There’s a booming business projection within the Cuban economy in the small areas which have been authorized for the private sector, many of them using modern marketing techniques to manage their businesses. Let’s imagine how this performance would work in areas that haven’t been authorized by the Cuban government. In Cuba, a strong business fabric is being created based on entrepreneurship. Outside of the reforms slogan “without haste, but without pause”, entrepreneurs are going at full speed.
The government is taking notice of this reality and has explained that it will draft a new law so as to define the limits of the private sector. Cuban authorities have taken a step in the right direction by giving a little over 18,000 self-employed workers around 600 million Cuban pesos (CUP), that’s about 30,000 pesos (1,500 USD) of credit on average. The Cuban bank is working on microloans and has invested a lot of important resources to create microloan management groups, which go and visit these self-employed workers and give them a financial assessment for their businesses.

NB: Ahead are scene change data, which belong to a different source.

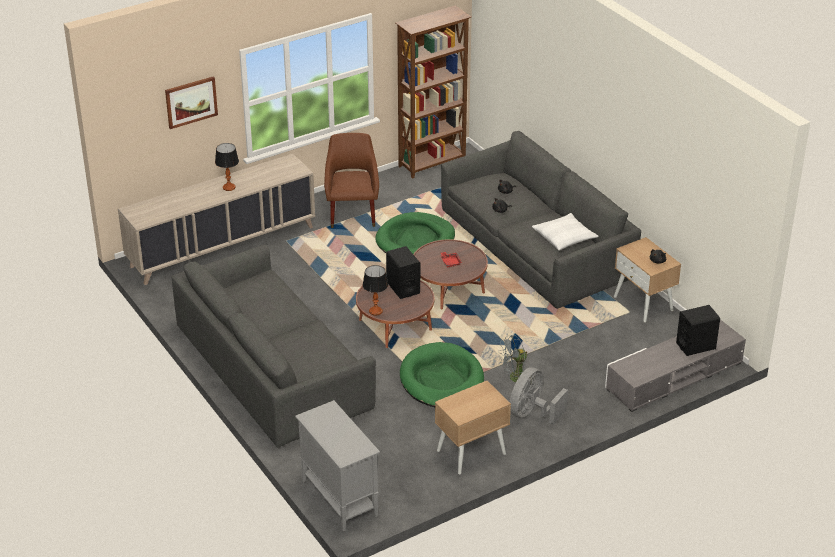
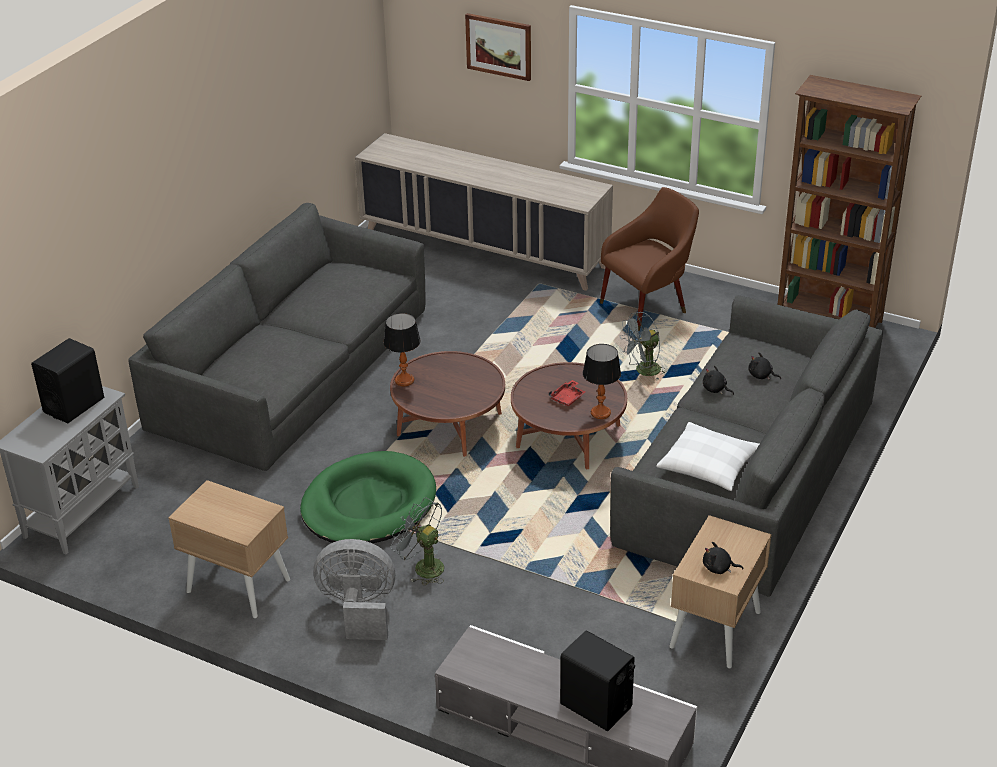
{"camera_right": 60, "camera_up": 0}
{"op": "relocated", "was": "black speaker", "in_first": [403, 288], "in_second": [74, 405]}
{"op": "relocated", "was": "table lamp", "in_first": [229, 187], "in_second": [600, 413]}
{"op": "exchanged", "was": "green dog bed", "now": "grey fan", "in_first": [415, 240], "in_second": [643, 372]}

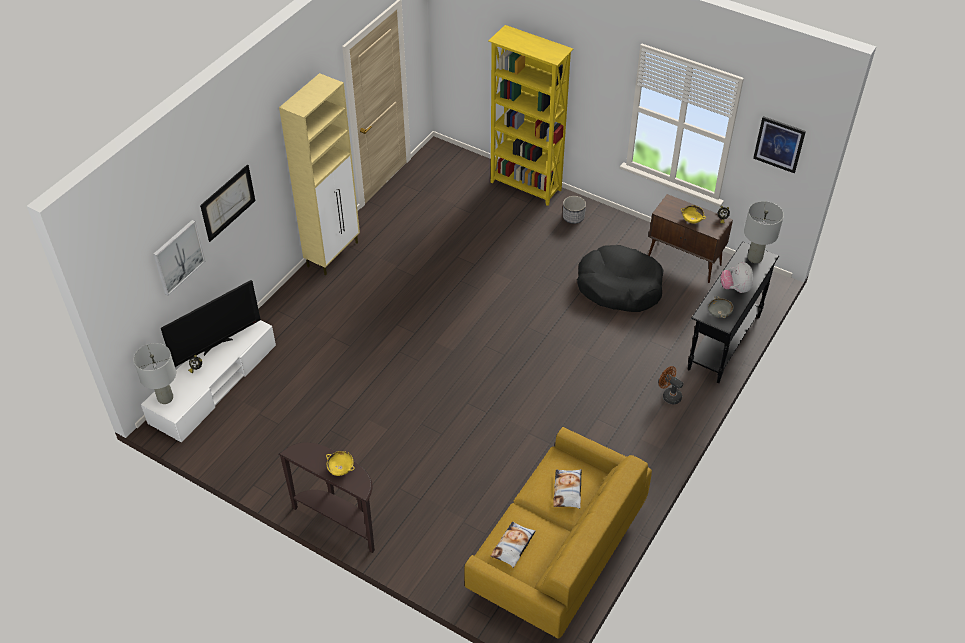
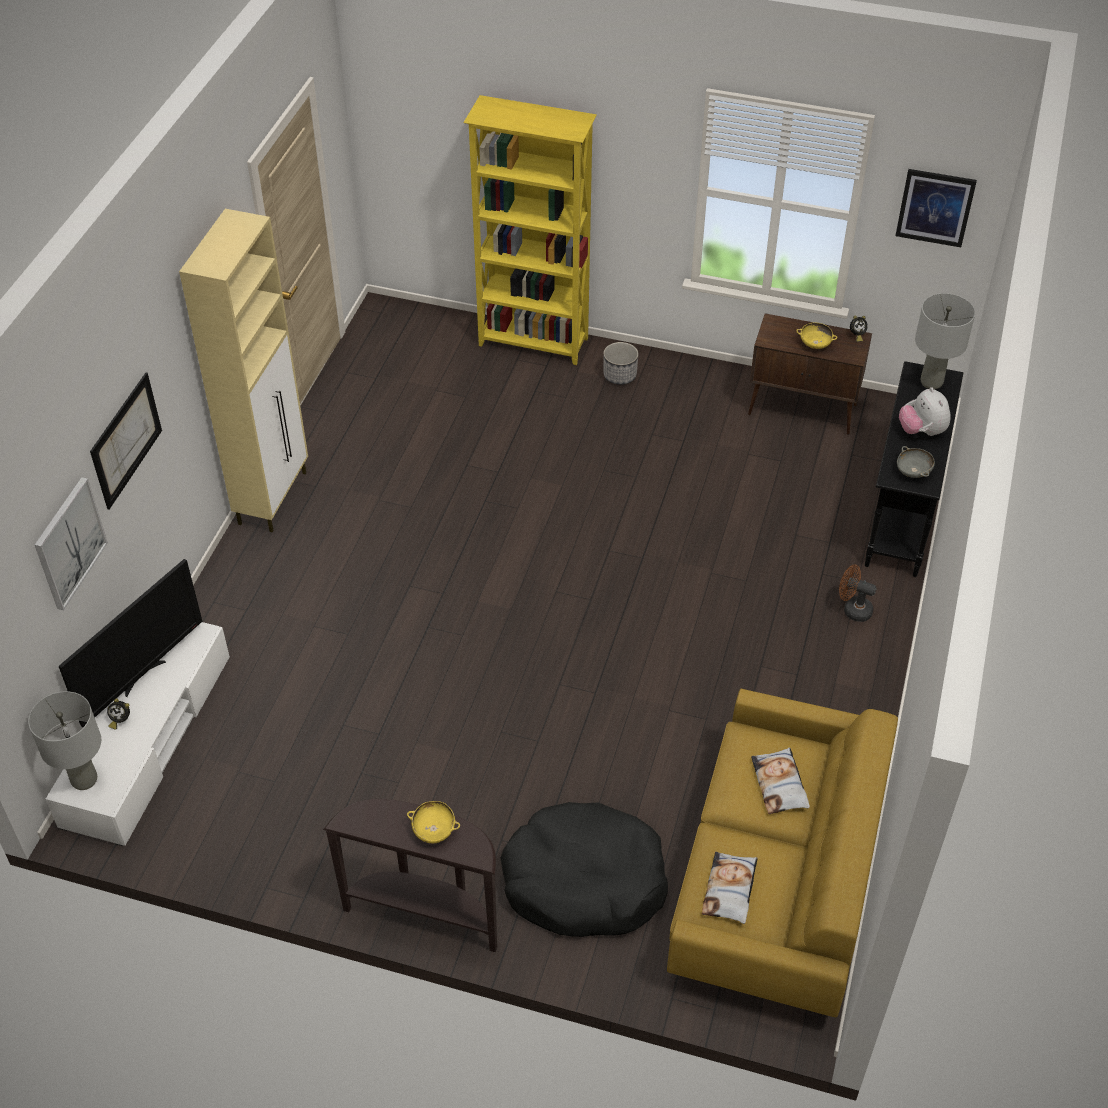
{"camera_right": -15, "camera_up": 0}
{"op": "relocated", "was": "black dog bed", "in_first": [619, 287], "in_second": [584, 881]}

This is a telling sign that the small and medium businesses will be an important component in the Cuban economy in the future and the Cuban bank is trying to establish itself as the leading body in giving out financial aid to small and medium sized businesses.

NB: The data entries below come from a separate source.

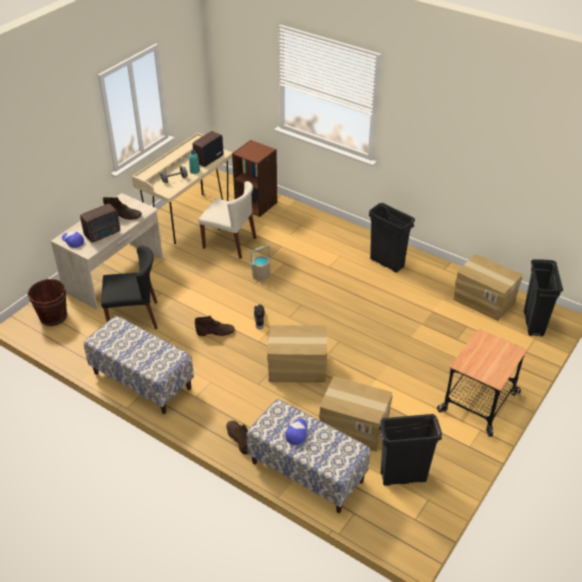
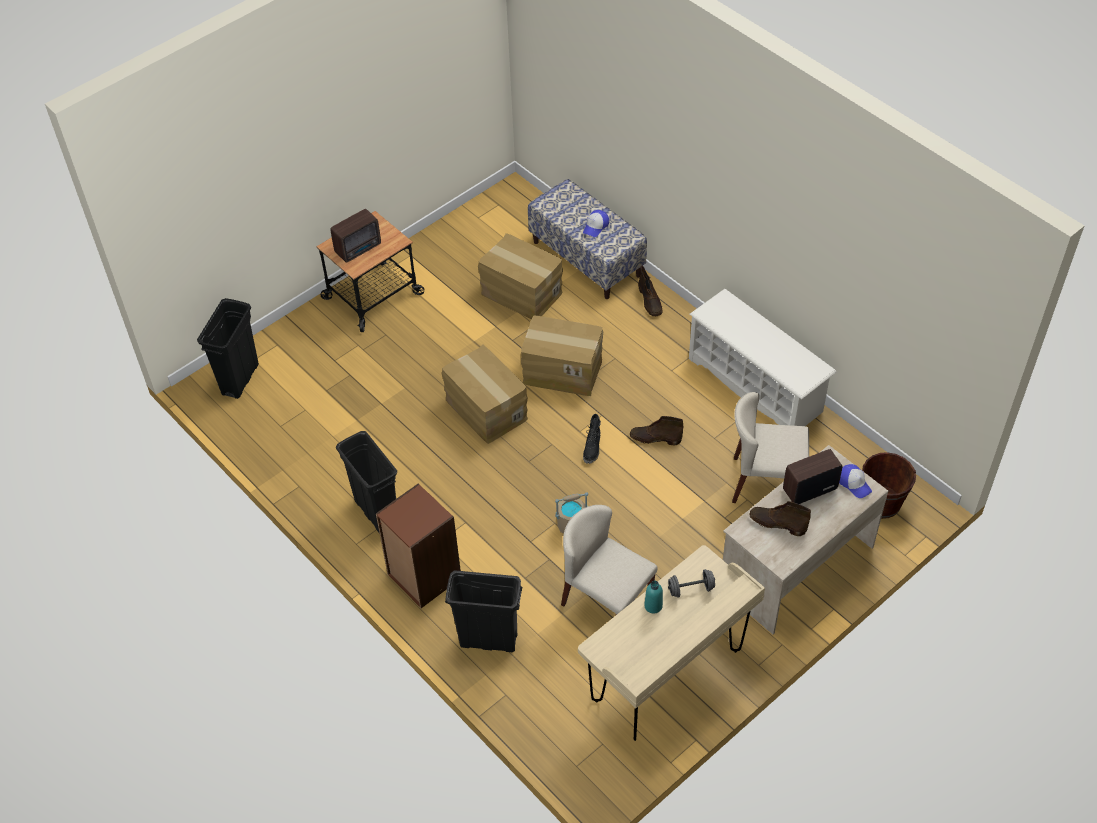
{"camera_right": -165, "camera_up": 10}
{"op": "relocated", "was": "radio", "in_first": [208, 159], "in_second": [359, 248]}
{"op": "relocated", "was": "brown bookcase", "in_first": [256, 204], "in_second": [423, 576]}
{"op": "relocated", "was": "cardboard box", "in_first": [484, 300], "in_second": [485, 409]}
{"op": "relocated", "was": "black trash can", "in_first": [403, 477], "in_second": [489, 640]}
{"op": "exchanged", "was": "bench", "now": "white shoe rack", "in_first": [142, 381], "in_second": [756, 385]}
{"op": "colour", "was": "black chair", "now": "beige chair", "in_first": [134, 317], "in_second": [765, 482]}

Expecting to develop a country with just foreign investment is a sterile financial task and isn’t a very attractive plan for foreign investors themselves. As well as being a strategy that cuts domestic business development and hands Cuba’s dependency on a silver platter to foreign interests yet again.
Developing an autonomous and private business sector is one of the keys to being able to attract foreign capital and maintain a balance of power that won’t make the country’s economy vulnerable to foreign dependency, which has been the Cuban economy’s Achilles heel for more than five decades.
The Cuban self-employed have proven that they are ready to play this role. In the end, Cubans are showing the government that all they want to do is to work and to create wealth, improve their living conditions and that of their families by working hard, and earn a decent salary which will allow them to fulfill all of their material needs.
The government should be a liberating entity and promote this will to work hard on part of its citizens; it shouldn’t be a cut-off wall putting limits on its own people’s development.
Liberating Cuba’s productive forces is the key to these reforms being successful and, and if they don’t do this, transforming the Cuban economic model will just be one more failed attempt to reform what can’t be reformed under the current framework.
Cuba doesn’t need 325 bureaucratic guidelines in order to turn around its economy. It only needs one guideline: To free its productive forces.